**EXERCISE OBJECTIVE**
Whatever lies between the line that holds "left hip: (503, 508)" and the final line of the records below, both included, should be repeated exactly; leave out the pictures and add nothing.

**RECORDS SHOWN**
_____

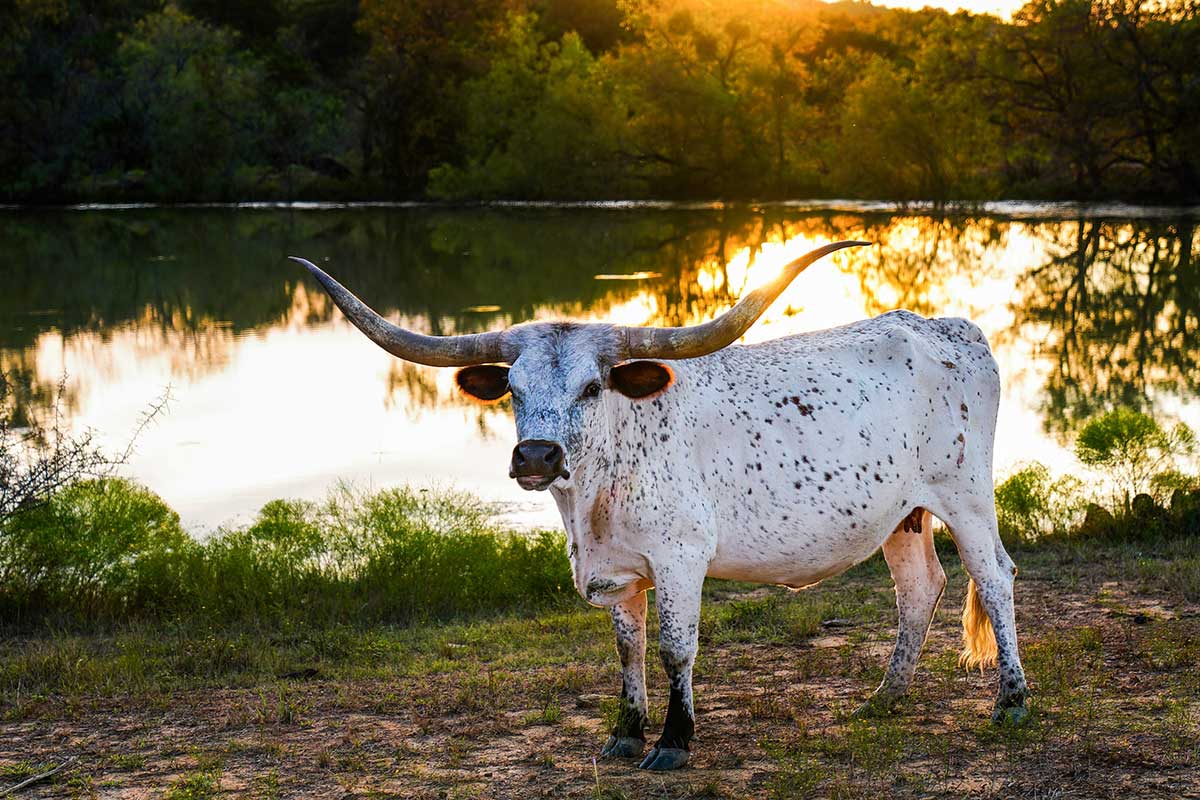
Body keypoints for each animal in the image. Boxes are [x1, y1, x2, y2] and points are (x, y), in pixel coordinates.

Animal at [292, 242, 1032, 767]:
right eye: (513, 390)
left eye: (592, 387)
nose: (536, 457)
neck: (596, 496)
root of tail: (952, 327)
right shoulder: (617, 573)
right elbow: (629, 649)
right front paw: (625, 734)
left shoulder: (681, 559)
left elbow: (677, 648)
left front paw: (674, 741)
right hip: (901, 512)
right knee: (919, 587)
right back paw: (884, 698)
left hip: (965, 496)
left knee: (994, 578)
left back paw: (1012, 702)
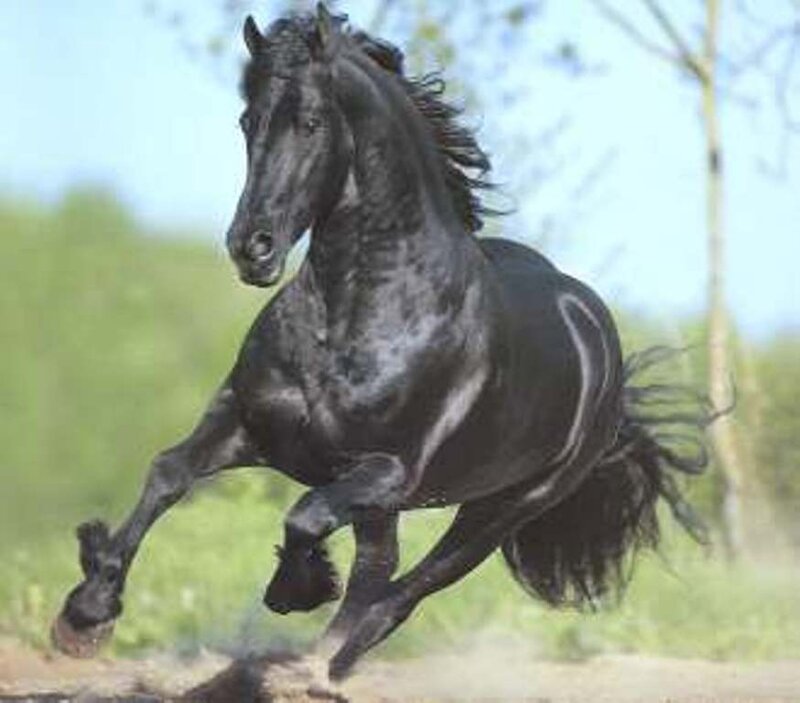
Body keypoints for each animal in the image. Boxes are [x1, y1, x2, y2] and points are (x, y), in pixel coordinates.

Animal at [52, 4, 714, 680]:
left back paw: (325, 664)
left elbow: (306, 516)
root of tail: (605, 357)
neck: (353, 317)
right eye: (247, 120)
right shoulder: (248, 424)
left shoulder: (386, 472)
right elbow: (169, 473)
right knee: (381, 568)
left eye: (311, 122)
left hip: (503, 508)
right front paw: (85, 615)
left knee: (404, 590)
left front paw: (296, 588)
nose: (251, 248)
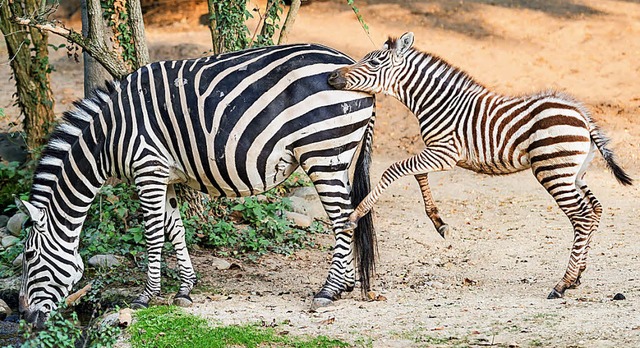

_____

**SOLVED EXERCISE**
left hip: (503, 508)
right front paw: (85, 615)
left knee: (404, 590)
left front paw: (296, 588)
nose: (251, 248)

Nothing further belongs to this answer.